I have never fallen in love like this before. I was scared to go, thought I wasn’t ready, that I wasn’t strong enough, from the minute we got to the village to the second I left, I was in love. I had never felt peace like that before, and that was with taking care of two ridiculous, dirty, obnoxious kids. But they were mine. The village, Litouchina, had a population of about 300, of which I can attest to knowing about 90% I’m sure. The routine was similar every day… wake up at 6am to my little sisters, play with them till 9am, meet the other commune of study abroad students at the center, go back for lunch, walk/hike/sit by the tree/play with kids, watch tv, eat dinner, sleep. For such a mundane schedule, I have never been so happy. But I won’t idealize it, the nights were long. Long and and uncomfortable. I hate fleece blankets, I don’t know what it is, so that was already a problem. And it was really, really cold at night. And not that clean. I had weird flashes all night, and was constantly tossing and turning, staring at my watch waiting for it to be morning again. I was both anxious and dreadful of the 5:30am wake-up attack from Imaan and Fatima Zahra.

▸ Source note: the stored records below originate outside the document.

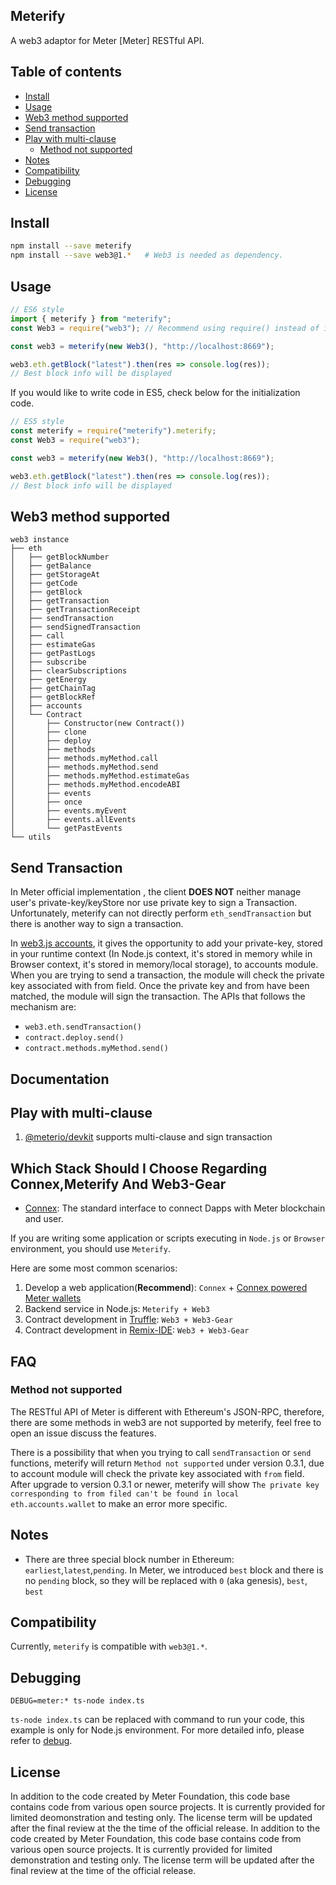 ## Meterify &nbsp;&nbsp;

A web3 adaptor for Meter [Meter] RESTful API.

## Table of contents

- [Install](#install)
- [Usage](#usage)
- [Web3 method supported](#web3-method-supported)
- [Send transaction](#send-transaction)
- [Play with multi-clause](#play-with-multi-clause)
  - [Method not supported](#method-not-supported)
- [Notes](#notes)
- [Compatibility](#compatibility)
- [Debugging](#debugging)
- [License](#license)

## Install

```bash
npm install --save meterify
npm install --save web3@1.*   # Web3 is needed as dependency.
```

## Usage

```javascript
// ES6 style
import { meterify } from "meterify";
const Web3 = require("web3"); // Recommend using require() instead of import here

const web3 = meterify(new Web3(), "http://localhost:8669");

web3.eth.getBlock("latest").then(res => console.log(res));
// Best block info will be displayed
```

If you would like to write code in ES5, check below for the initialization code.

```javascript
// ES5 style
const meterify = require("meterify").meterify;
const Web3 = require("web3");

const web3 = meterify(new Web3(), "http://localhost:8669");

web3.eth.getBlock("latest").then(res => console.log(res));
// Best block info will be displayed
```

## Web3 method supported

```
web3 instance
├── eth
│   ├── getBlockNumber
│   ├── getBalance
│   ├── getStorageAt
│   ├── getCode
│   ├── getBlock
│   ├── getTransaction
│   ├── getTransactionReceipt
│   ├── sendTransaction
│   ├── sendSignedTransaction
│   ├── call
│   ├── estimateGas
│   ├── getPastLogs
│   ├── subscribe
│   ├── clearSubscriptions
│   ├── getEnergy
│   ├── getChainTag
│   ├── getBlockRef
│   ├── accounts
│   └── Contract
│       ├── Constructor(new Contract())
│       ├── clone
│       ├── deploy
│       ├── methods
│       ├── methods.myMethod.call
│       ├── methods.myMethod.send
│       ├── methods.myMethod.estimateGas
│       ├── methods.myMethod.encodeABI
│       ├── events
│       ├── once
│       ├── events.myEvent
│       ├── events.allEvents
│       └── getPastEvents
└── utils

```

## Send Transaction

In Meter official implementation , the client **DOES NOT** neither manage user's private-key/keyStore nor use private key to sign a Transaction. Unfortunately, meterify can not directly perform `eth_sendTransaction` but there is another way to sign a transaction.

In [web3.js accounts](https://web3js.readthedocs.io/en/1.0/web3-eth-accounts.html#eth-accounts), it gives the opportunity to add your private-key, stored in your runtime context (In Node.js context, it's stored in memory while in Browser context, it's stored in memory/local storage), to accounts module. When you are trying to send a transaction, the module will check the private key associated with from field. Once the private key and from have been matched, the module will sign the transaction.
The APIs that follows the mechanism are:

- `web3.eth.sendTransaction()`
- `contract.deploy.send()`
- `contract.methods.myMethod.send()`

## Documentation

## Play with multi-clause

1. [@meterio/devkit](https://github.com/meterio/devkit) supports multi-clause and sign transaction

## Which Stack Should I Choose Regarding Connex,Meterify And Web3-Gear

- [Connex](https://github.com/meterio/flex): The standard interface to connect Dapps with Meter blockchain and user.

If you are writing some application or scripts executing in `Node.js` or `Browser` environment, you should use `Meterify`.

Here are some most common scenarios:

1. Develop a web application(**Recommend**): `Connex` + [Connex powered Meter wallets](https://meter.io/)
2. Backend service in Node.js: `Meterify + Web3`
3. Contract development in [Truffle](https://truffleframework.com/): `Web3 + Web3-Gear`
4. Contract development in [Remix-IDE](https://remix.ethereum.org/): `Web3 + Web3-Gear`

## FAQ

### Method not supported

The RESTful API of Meter is different with Ethereum's JSON-RPC, therefore, there are some methods in web3 are not supported by meterify, feel free to open an issue discuss the features.

There is a possibility that when you trying to call `sendTransaction` or `send` functions, meterify will return `Method not supported` under version 0.3.1, due to account module will check the private key associated with `from` field. After upgrade to version 0.3.1 or newer, meterify will show `The private key corresponding to from filed can't be found in local eth.accounts.wallet` to make an error more specific.

## Notes

- There are three special block number in Ethereum: `earliest`,`latest`,`pending`. In Meter, we introduced `best` block and there is no `pending` block, so they will be replaced with `0` (aka genesis), `best`, `best`

## Compatibility

Currently, `meterify` is compatible with `web3@1.*`.

## Debugging

```shell
DEBUG=meter:* ts-node index.ts
```

`ts-node index.ts` can be replaced with command to run your code, this example is only for Node.js environment. For more detailed info, please refer to [debug](https://www.npmjs.com/package/debug).

## License

In addition to the code created by Meter Foundation, this code base contains code from various open source projects. It is currently provided for limited deomonstration and testing only. The license term will be updated after the final review at the the time of the official release. In addition to the code created by Meter Foundation, this code base contains code from various open source projects. It is currently provided for limited demonstration and testing only. The license term will be updated after the final review at the time of the official release.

But God, the days made up for the nights. I loved having no pressure, no expectations. Granted my mom, one of the most beautiful, sweetest women I have EVER met, definitely had a lot on her plate. With her husband working in Spain for 2 years and her taking care of 4 kids on her own, not to mention the animals, cooking, etc… these are the “Superwomen” ignorant singers talk about. But I just took care of the girls all day, and occasionally got to run away from them to hang out with my friends. But I loved them, through the snot, screaming, and sass, they were my bacha.
I can’t explain how beautiful it was, and no picture can bring the sweet sound of peace and beauty that filled every sense of my being. I hope when I read this in a few years it will flood back to me, but even now I can’t grasp what I felt there. Only in Litouchina. I left a part of my heart there.